Terminalia dhofarica
- Conservation status: Vulnerable (IUCN 2.3)

Scientific classification
- Kingdom: Plantae
- Clade: Tracheophytes
- Clade: Angiosperms
- Clade: Eudicots
- Clade: Rosids
- Order: Myrtales
- Family: Combretaceae
- Genus: Terminalia
- Species: T. dhofarica
- Binomial name: Terminalia dhofarica (A.J.Scott) Gere & Boatwr. (2017)
- Synonyms: Anogeissus dhofarica A.J.Scott (1979)

= Terminalia dhofarica =

- Genus: Terminalia
- Species: dhofarica
- Authority: (A.J.Scott) Gere & Boatwr. (2017)
- Conservation status: VU
- Synonyms: Anogeissus dhofarica A.J.Scott (1979)

Species of tree

Terminalia dhofarica is a species of plant in the Combretaceae family. It is found in Oman and Yemen, where it is endemic to the South Arabian fog woodlands, shrublands, and dune ecoregion.
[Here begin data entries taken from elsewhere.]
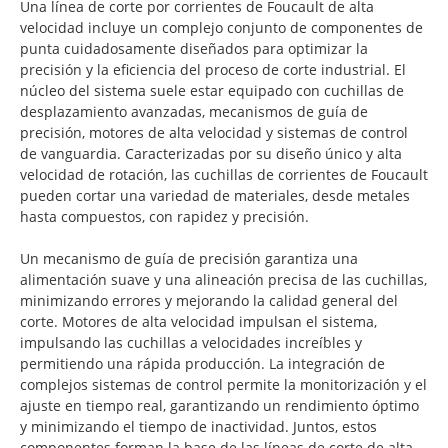
Una línea de corte por corrientes de Foucault de alta
velocidad incluye un complejo conjunto de componentes de
punta cuidadosamente diseñados para optimizar la
precisión y la eficiencia del proceso de corte industrial. El
núcleo del sistema suele estar equipado con cuchillas de
desplazamiento avanzadas, mecanismos de guía de
precisión, motores de alta velocidad y sistemas de control
de vanguardia. Caracterizadas por su diseño único y alta
velocidad de rotación, las cuchillas de corrientes de Foucault
pueden cortar una variedad de materiales, desde metales
hasta compuestos, con rapidez y precisión.
Un mecanismo de guía de precisión garantiza una
alimentación suave y una alineación precisa de las cuchillas,
minimizando errores y mejorando la calidad general del
corte. Motores de alta velocidad impulsan el sistema,
impulsando las cuchillas a velocidades increíbles y
permitiendo una rápida producción. La integración de
complejos sistemas de control permite la monitorización y el
ajuste en tiempo real, garantizando un rendimiento óptimo
y minimizando el tiempo de inactividad. Juntos, estos
componentes forman la base de las líneas de corte de alta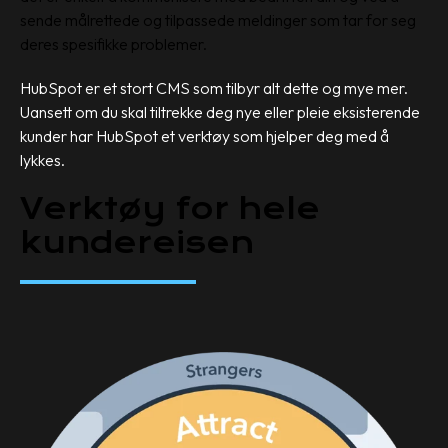
sende målrettede og tilpassede meldinger som tar for seg
deres spesifikke problemer.
HubSpot er et stort CMS som tilbyr alt dette og mye mer.
Uansett om du skal tiltrekke deg nye eller pleie eksisterende
kunder har HubSpot et verktøy som hjelper deg med å
lykkes.
Verktøy for hele
kundereisen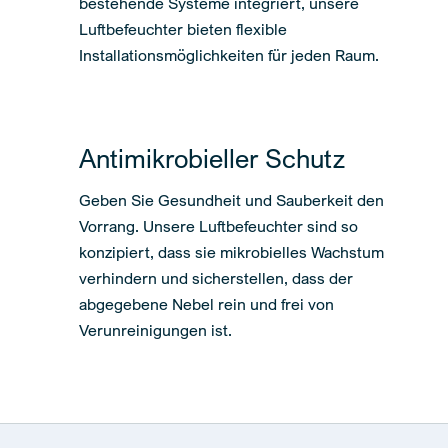
bestehende Systeme integriert, unsere
Luftbefeuchter bieten flexible
Installationsmöglichkeiten für jeden Raum.
Antimikrobieller Schutz
Geben Sie Gesundheit und Sauberkeit den
Vorrang. Unsere Luftbefeuchter sind so
konzipiert, dass sie mikrobielles Wachstum
verhindern und sicherstellen, dass der
abgegebene Nebel rein und frei von
Verunreinigungen ist.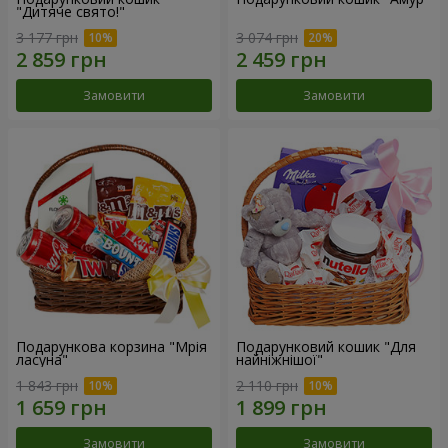
"Дитяче свято!"
3 177 грн
3 074 грн
Замовити
Замовити
Подарункова корзина "Мрія
Подарунковий кошик "Для
ласуна"
найніжнішої"
1 843 грн
2 110 грн
Замовити
Замовити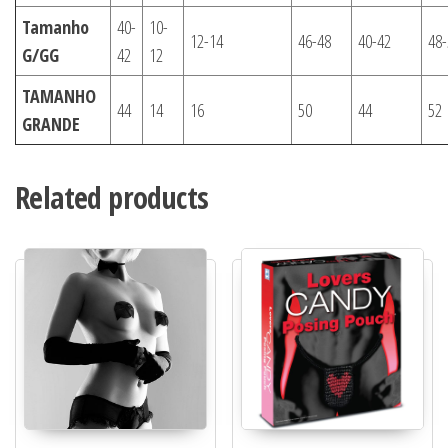
Tamanho
40-
10-
12-14
46-48
40-42
48-
G/GG
42
12
TAMANHO
44
14
16
50
44
52
GRANDE
Related products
It is threatened by habitat loss.

T. dhofarica is a tall tree which can grow up to 12 meters in height. It is dry-season deciduous, losing its leaves in November or December at the start of the winter dry season, and re-leafing when the southwest monsoon brings summer rains.

It featured on the 50 Omani baisa stamp in 2004.

==Uses==
All parts of the tree are used as building material. The leaves are collected and used to produce a yellow and yellowish-green dye.